Hoy día, la paz es uno de los bienes más deseados por el pueblo salvadoreño, tanto o más que hace 24 años. Al conmemorar el fin de la guerra civil, no es justo tirar su significado por la borda debido a la situación actual del país, así como tampoco es acertado deslindar lo que ahora vivimos y sufrimos de lo que se hizo o se dejó de hacer en aquellos tiempos. Los Acuerdos de Paz, suscritos el 16 de enero de 1992 en el castillo mexicano de Chapultepec, terminaron con una guerra de 12 años que dejó 75 mil muertos, más de un millón de desplazados, miles de familias separadas, la infraestructura del país gravemente deteriorada y la capacidad productiva en condición crítica. Pero, sobre todo, la guerra dejó profundas heridas en la sociedad.

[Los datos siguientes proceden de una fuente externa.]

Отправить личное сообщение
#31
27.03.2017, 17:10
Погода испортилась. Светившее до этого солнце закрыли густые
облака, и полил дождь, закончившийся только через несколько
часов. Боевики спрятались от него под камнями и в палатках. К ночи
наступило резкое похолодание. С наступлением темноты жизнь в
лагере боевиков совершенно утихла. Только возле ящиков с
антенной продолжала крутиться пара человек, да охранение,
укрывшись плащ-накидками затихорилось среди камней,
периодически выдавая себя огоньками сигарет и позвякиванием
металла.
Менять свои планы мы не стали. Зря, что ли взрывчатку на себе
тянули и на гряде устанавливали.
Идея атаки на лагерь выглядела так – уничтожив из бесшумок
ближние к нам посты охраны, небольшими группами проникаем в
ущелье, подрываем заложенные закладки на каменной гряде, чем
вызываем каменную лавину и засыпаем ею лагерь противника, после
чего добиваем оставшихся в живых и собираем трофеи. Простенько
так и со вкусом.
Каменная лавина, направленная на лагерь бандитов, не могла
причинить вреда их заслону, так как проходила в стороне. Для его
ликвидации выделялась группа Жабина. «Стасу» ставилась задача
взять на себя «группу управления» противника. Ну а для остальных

Para no pocos analistas, los Acuerdos representan la reforma política más importante de El Salvador y el punto de partida para la construcción de nuestra aún incipiente democracia. Pero no solo constituyeron un hito histórico nacional, sino también se convirtieron en un referente a nivel internacional. Con el caso salvadoreño, la ONU se estrenó en la mediación en un conflicto interno, y para la Organización la experiencia fue tan exitosa que la ha replicado en diversos lugares del planeta. El secretario general de las Naciones Unidas, Ban Ki-moon, dijo en su visita al país hace un año que los Acuerdos de Paz fueron un legado de El Salvador para el mundo.
Sin embargo, no tardamos mucho en comprobar que el silencio de los fusiles no trajo la paz anhelada. La guerra dejó de ser la dinámica decisoria de la suerte del país para dar paso a la política y los políticos. Para las élites, el cese del conflicto se constituyó en la oportunidad para implementa reformas neoliberales que consolidaron su poder económico. 24 años después, la derecha lee los Acuerdos de Paz como el fin de un período oscuro, sin profundizar en las causas del levantamiento armado. Para el FMLN, la insurrección fue necesaria para lograr cambios largamente postergados. Pero el hecho incuestionable de que los Acuerdos no pacificaron a nuestra sociedad obliga a aceptar que algo faltó o falló en ellos.
Que el país destaque a nivel mundial por su tasa de homicidios no es producto solo de la coyuntura ni de la responsabilidad del Gobierno de turno; obedece a causas estructurales que no han sido enfrentadas. La impunidad de los crímenes de lesa humanidad perpetrados antes y durante el conflicto, preferir el olvido a la verdad, la justicia y la dignificación de las víctimas, no ha permitido cerrar las heridas de la guerra. Además, mientras la mayoría de la población no tenga oportunidad de vivir dignamente y se le excluya de los beneficios del desarrollo, no habrá paz. Ya lo dijo Ban Ki-moon hace un año: “Para consolidar la paz, hay que resolver problemas estructurales como la desigualdad y la exclusión”. La situación crítica que vivimos amerita un esfuerzo tan grande como el que se hizo hace 24 años. Es necesario que todos los sectores unan energías y supediten sus agendas e intereses al logro de la paz. Teniendo clara la lección: si no se tocan las raíces de donde brota la desigualdad y la impunidad, toda acción será estéril.